O Parlamento aprovou o Orçamento do Estado para 2014, merecendo os votos favoráveis que se adivinhavam dentro do hemiciclo e o barulho que se esperava do lado de fora das suas portas. E com ele chega nova onda de austeridade, a alimentar o discurso e as ações de rua contra a política mais antipopular desde o 25 de Abril.
Esta onda de austeridade parece não ter fim. Mesmo com o Governo a apregoar o início de um novo ciclo, e as estatísticas a darem-nos alguns sinais de que algo pode estar a mudar na economia, não há nada que tenha mais força do que a aprovação de uma nova medida restritiva, de um novo corte nas pensões, nas reformas ou nos salários, ou o anúncio de que a carga fiscal continuará, em regime de exceção, a atingir níveis incomportáveis para numerosas famílias e empresas. Não há retoma, para mais, anémica, que sobreviva a tanta má notícia junta.

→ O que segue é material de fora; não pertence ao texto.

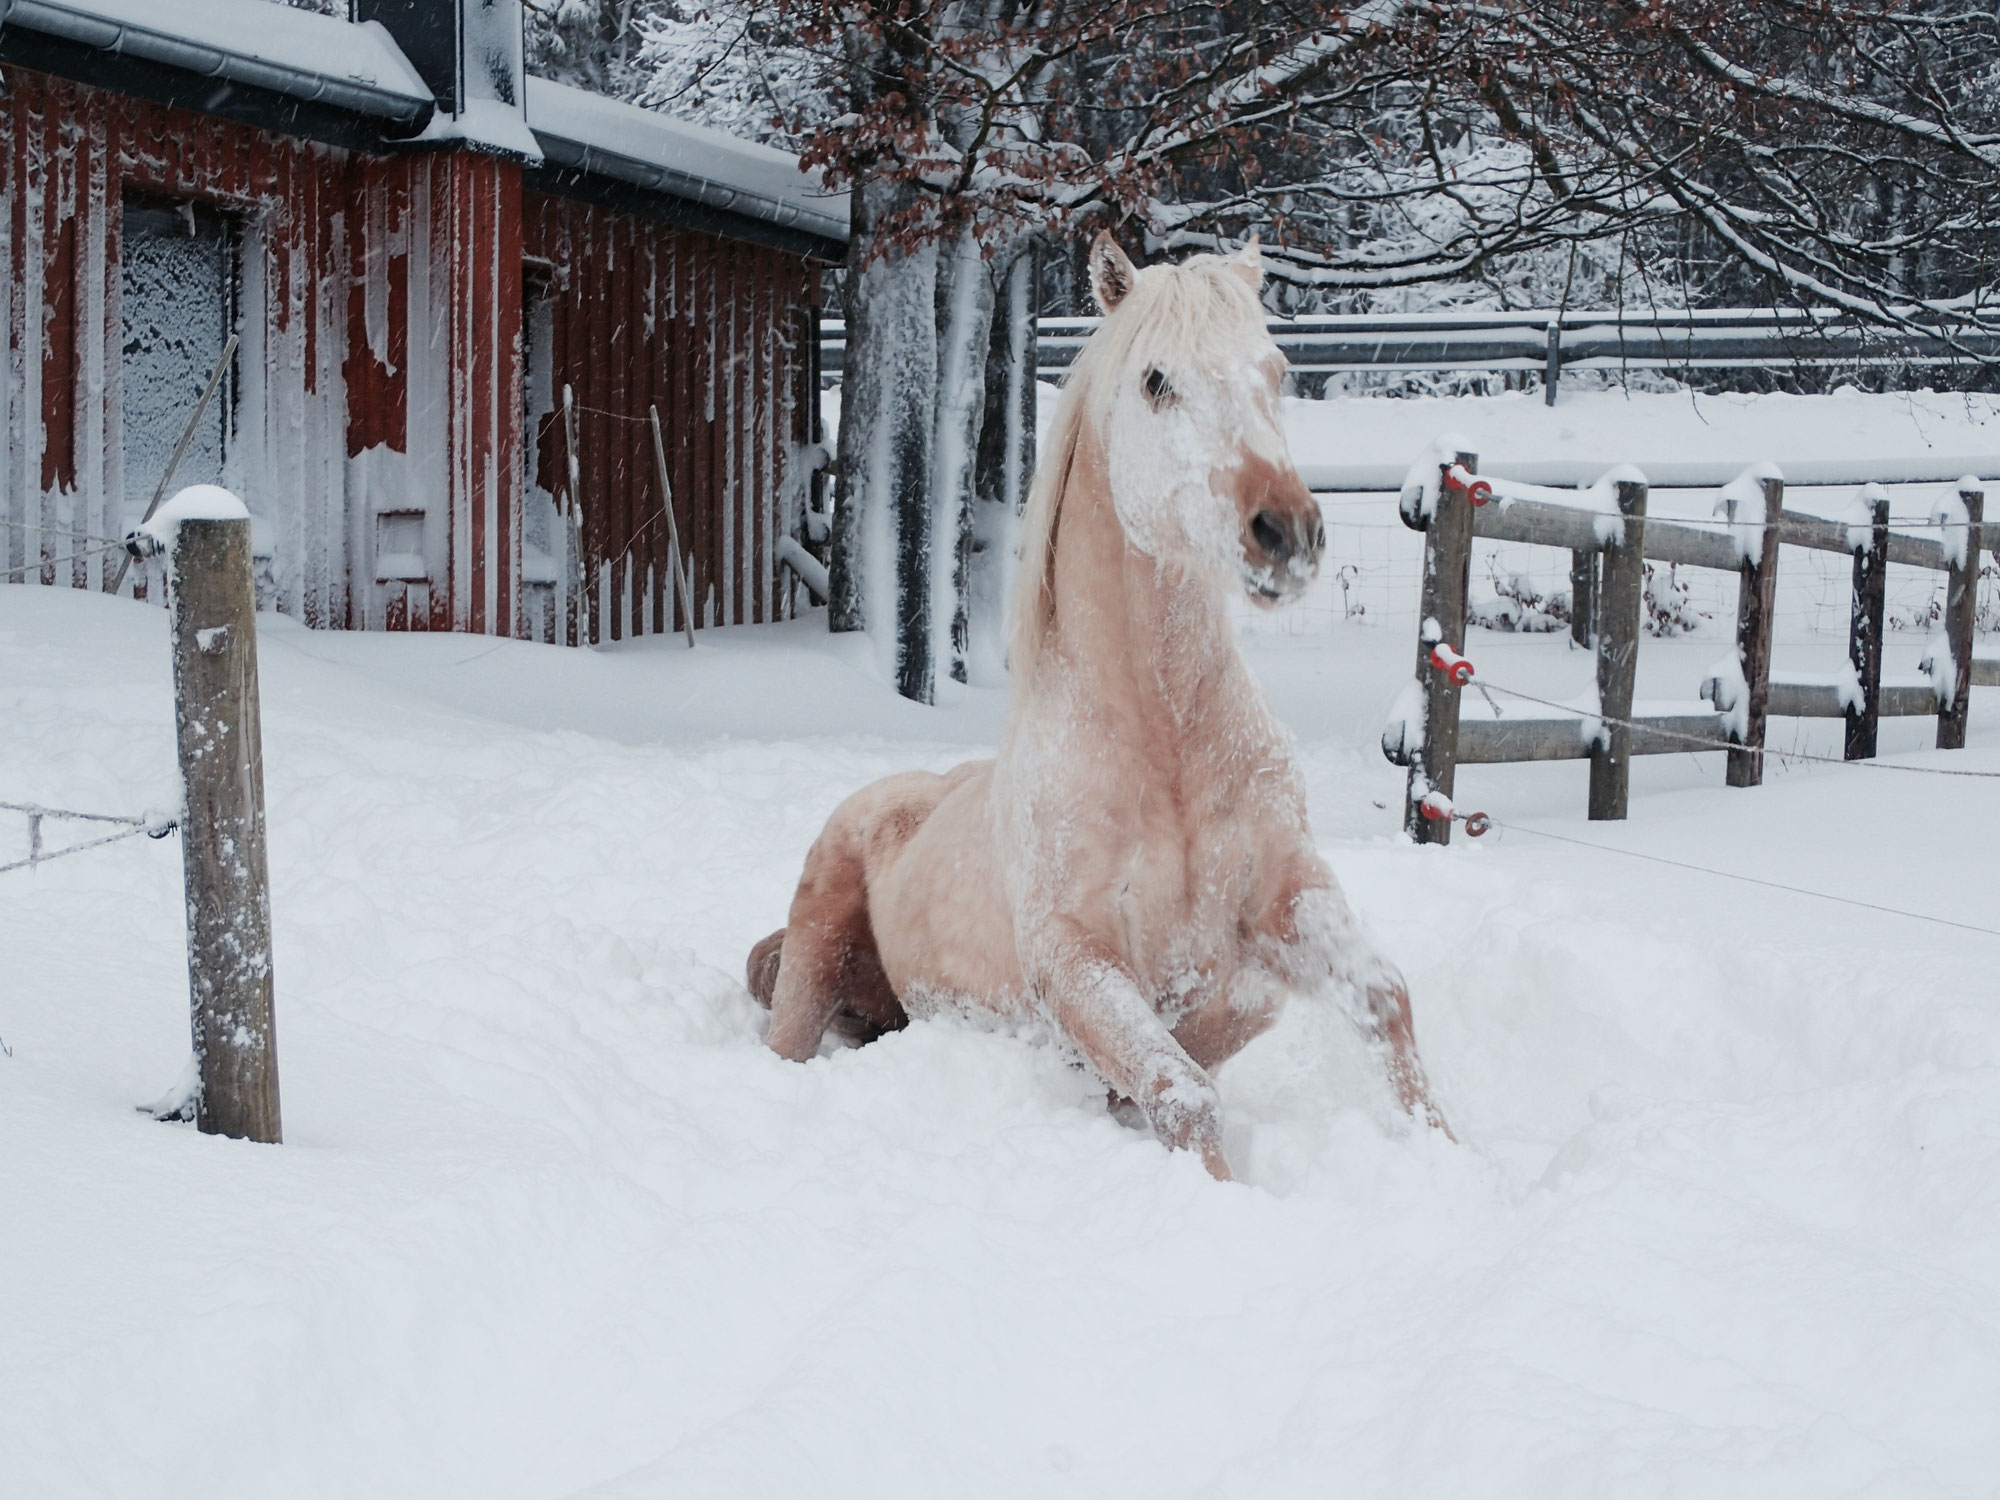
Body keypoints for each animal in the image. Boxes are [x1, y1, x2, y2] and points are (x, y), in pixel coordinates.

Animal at [752, 235, 1456, 1184]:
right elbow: (1183, 1092)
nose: (1287, 534)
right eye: (1157, 380)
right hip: (813, 954)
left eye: (1277, 370)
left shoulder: (1284, 902)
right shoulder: (1075, 958)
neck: (1166, 747)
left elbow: (1382, 998)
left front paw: (1454, 1159)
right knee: (786, 1034)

O ambiente é claramente de fim de festa. As críticas ao Tribunal Constitucional, que noutra ocasião nem mereceriam observação especial, são classificadas como “pressões intoleráveis” em democracia. As críticas de Mário Soares ao Presidente da República e ao primeiro-ministro são vistas como autênticos rastilhos que ameaçam fazer explodir este grande barril de pólvora. Embora toda a gente saiba já como é Mário Soares, partilho da opinião daqueles que acham que ele, por tudo aquilo que simboliza, foi longe demais. Mas, é preciso dizê-lo também, fossem outras as circunstâncias, o “tom” das suas últimas intervenções não teria merecido mais do que uma simples censura, acompanhada da nota de que este género de intervenções cai mal numa figura que pode representar muito mais para muito mais gente.

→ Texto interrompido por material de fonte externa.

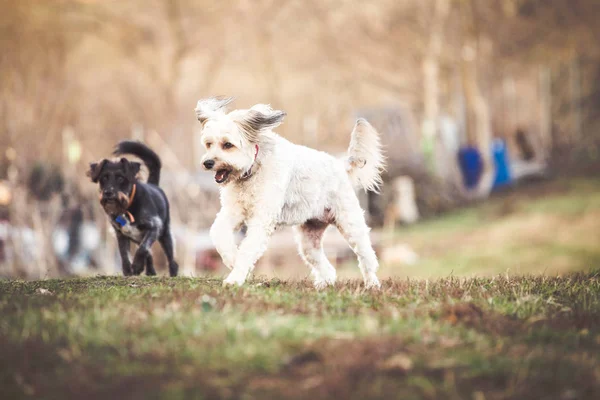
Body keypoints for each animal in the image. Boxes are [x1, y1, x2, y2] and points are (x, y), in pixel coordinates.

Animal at [87, 142, 178, 276]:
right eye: (103, 178)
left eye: (120, 178)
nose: (108, 193)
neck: (127, 208)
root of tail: (153, 185)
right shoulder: (120, 234)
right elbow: (124, 253)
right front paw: (128, 270)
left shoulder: (154, 227)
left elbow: (143, 249)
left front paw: (136, 266)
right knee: (149, 253)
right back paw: (150, 271)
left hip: (164, 234)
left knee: (171, 258)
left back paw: (172, 273)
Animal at [197, 98, 384, 290]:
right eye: (209, 144)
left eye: (227, 145)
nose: (208, 162)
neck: (252, 170)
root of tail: (341, 165)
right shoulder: (233, 212)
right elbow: (218, 233)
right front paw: (232, 259)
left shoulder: (261, 219)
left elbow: (247, 250)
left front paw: (235, 278)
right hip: (309, 240)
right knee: (326, 266)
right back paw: (324, 284)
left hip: (351, 226)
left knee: (367, 258)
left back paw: (372, 284)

Mas as coisas são o que são. Na última segunda-feira, 25, os polícias-manifestantes ocuparam o terreno “sagrado” da escadaria da Assembleia da República, levando à demissão do comandante nacional da PSP. Um dia depois, enquanto a CGTP se manifestava, ruidosamente, frente ao Parlamento, contra a aprovação do Orçamento, vários ministérios foram “ocupados” por outros sindicalistas: os das Finanças, da Economia, do Ambiente e da Saúde. Uma movimentação que levou ao reforço policial, por prevenção, de outros dois ministérios, o da Educação e o da Solidariedade, do Emprego e da Segurança Social. Numa penada, passámos a ter o Presidente, o chefe do Governo, o Tribunal Constitucional, o Parlamento e mais de metade do Governo sob uma qualquer forma de pressão que, ora à esquerda ora à direita, é classificada sem hesitações como “ilegítima” e “intolerável” em democracia…
No entanto, não são as críticas ao Tribunal Constitucional, ao Presidente, ao primeiro-ministro ou a Mário Soares que me incomodam. Nem são tão-pouco as matérias que são alvo de decisões de chumbo, ou não chumbo, por inconstitucionalidade, que me indignam. Como não são os cercos ao Parlamento, as ocupações de ministérios ou os frente-a-frente das forças de segurança que me assustam.
Tudo isto é, de alguma forma, preocupante, porque nos mostra que a nossa democracia não está a saber resolver os seus difíceis problemas. Mas não é nada disto que questiona o nosso regime democrático.
O que está a levar ao limite a nossa sociedade é a pressão que está a ser colocada sobre quem menos voz tem para defender os seus interesses. A maioria dos reformados e pensionistas que não têm estruturas sindicais que os defendam. Os muitos desempregados que chegaram ao fim dos seus limitados subsídios de desemprego. Os beneficiários de pensões de viuvez e de sobrevivência que, apesar de já apenas terem dinheiro para sobreviver, continuam a ser oficialmente “ricos” à luz do discurso pragmático de quem tem de controlar o Orçamento. Os muitos jovens que nem conseguem sequer saber o que é estar empregado. E, por fim, todos aqueles, e que são cada vez mais, que vivem hoje debaixo de pontes ou sob a proteção de uma qualquer associação de natureza social.
Portugal está a cortar milhões em apoios sociais, lançando todos os anos dezenas de milhares de pessoas nas teias da pobreza e da exclusão. Para estes não há Tribunal Constitucional, não há Presidente, não há Parlamento, não há oposição, não existem sindicatos nem manifestações e há cada vez menos Estado. É aqui, na simples existência deste enorme exército que perdeu os seus direitos de cidadania, que reside a verdadeira ameaça à democracia. Podem nunca vir a manifestar-se, mas estão lá, são uma realidade com que compactuamos, da qual desviamos os olhos todos os dias. E de que todos devemos ter vergonha. Isto não é digno de uma democracia.